A scapular is a kind of sacramental: a prayer, action, or thing which, through the prayers of the Catholic Church, can assist us in receiving God's grace The word "scapular" comes from the Latin word for "shoulder." In its original form, the scapular is a part of the monk or friar’s habit. However, in popular piety scapulars are most often composed of much smaller pieces of cloth. Technically, these are known as the "small scapulars". Each small scapular represents a particular devotion and often has a certain indulgence or even a revealed "privilege" (or special power) attached to it.

The most famous of the small scapulars is the Scapular of Our Lady of Mount Carmel (the "Brown Scapular"), revealed by the Blessed Virgin Mary herself to St. Simon Stock on July 16, 1251. Those who wear it faithfully as an expression of devotion to the Blessed Virgin Mary, it is said, will be granted the grace of final perseverance. 


A scapular is not a magic amulet or a lucky charm: rather, when worn with devotion, scapulars have the capacity to help us in our Christian life because they can inspire good thoughts and thus increase devotion. Whilst some scapulars are associated with a particular message, it must be remembered that since sacramentals are not magic, the efficacy of the scapular and its guarantee depends on the faith and appropriate intentions of the wearer. The Vatican Directory on Popular Piety describes it thus: “The Brown Scapular is an external sign of the filial relationship established between the Blessed Virgin Mary, Mother and Queen of Mount Carmel, and the faithful who entrust themselves totally to her protection, who have recourse to her maternal intercession, who are mindful of the primacy of the spiritual life and the need for prayer.”

****************

= SET PROBLEM =
Reproduce the passage on scapulars verbatim, from "The most famous" to "of final perseverance.". The lines after the passage on scapulars come from a different source.

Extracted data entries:
****************

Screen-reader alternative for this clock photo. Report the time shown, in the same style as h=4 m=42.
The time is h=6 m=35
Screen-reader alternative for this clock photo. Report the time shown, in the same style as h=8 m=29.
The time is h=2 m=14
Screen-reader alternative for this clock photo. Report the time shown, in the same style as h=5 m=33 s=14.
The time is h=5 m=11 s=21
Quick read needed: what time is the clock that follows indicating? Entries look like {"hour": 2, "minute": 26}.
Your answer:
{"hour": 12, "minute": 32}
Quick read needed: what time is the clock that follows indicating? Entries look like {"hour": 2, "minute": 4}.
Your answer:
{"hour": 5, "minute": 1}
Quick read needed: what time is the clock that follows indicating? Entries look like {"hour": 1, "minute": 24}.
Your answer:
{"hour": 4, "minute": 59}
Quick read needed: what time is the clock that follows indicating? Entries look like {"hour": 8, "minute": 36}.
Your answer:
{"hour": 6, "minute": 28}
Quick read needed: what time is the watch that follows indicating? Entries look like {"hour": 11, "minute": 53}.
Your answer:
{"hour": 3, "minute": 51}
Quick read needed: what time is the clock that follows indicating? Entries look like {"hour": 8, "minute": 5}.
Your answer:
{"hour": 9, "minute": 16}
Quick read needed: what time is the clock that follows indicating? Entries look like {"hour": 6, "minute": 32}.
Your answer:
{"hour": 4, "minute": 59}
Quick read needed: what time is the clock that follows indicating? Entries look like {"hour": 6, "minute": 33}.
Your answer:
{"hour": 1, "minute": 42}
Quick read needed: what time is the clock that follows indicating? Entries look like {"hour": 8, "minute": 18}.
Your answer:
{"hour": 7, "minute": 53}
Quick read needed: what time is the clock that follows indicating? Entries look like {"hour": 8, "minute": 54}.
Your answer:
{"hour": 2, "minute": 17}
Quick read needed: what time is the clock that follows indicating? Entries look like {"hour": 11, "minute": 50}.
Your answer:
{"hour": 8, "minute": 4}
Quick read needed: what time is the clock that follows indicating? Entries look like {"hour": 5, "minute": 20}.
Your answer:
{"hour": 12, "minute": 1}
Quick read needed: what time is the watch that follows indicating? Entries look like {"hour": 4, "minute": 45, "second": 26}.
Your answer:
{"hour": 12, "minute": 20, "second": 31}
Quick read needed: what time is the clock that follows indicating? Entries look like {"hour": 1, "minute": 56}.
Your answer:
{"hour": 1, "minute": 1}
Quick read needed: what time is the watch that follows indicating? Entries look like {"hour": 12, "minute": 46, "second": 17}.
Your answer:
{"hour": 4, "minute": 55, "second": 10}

****************

= RESULT OF THIS EXERCISE =
The most famous of the small scapulars is the Scapular of Our Lady of Mount Carmel (the "Brown Scapular"), revealed by the Blessed Virgin Mary herself to St. Simon Stock on July 16, 1251. Those who wear it faithfully as an expression of devotion to the Blessed Virgin Mary, it is said, will be granted the grace of final perseverance.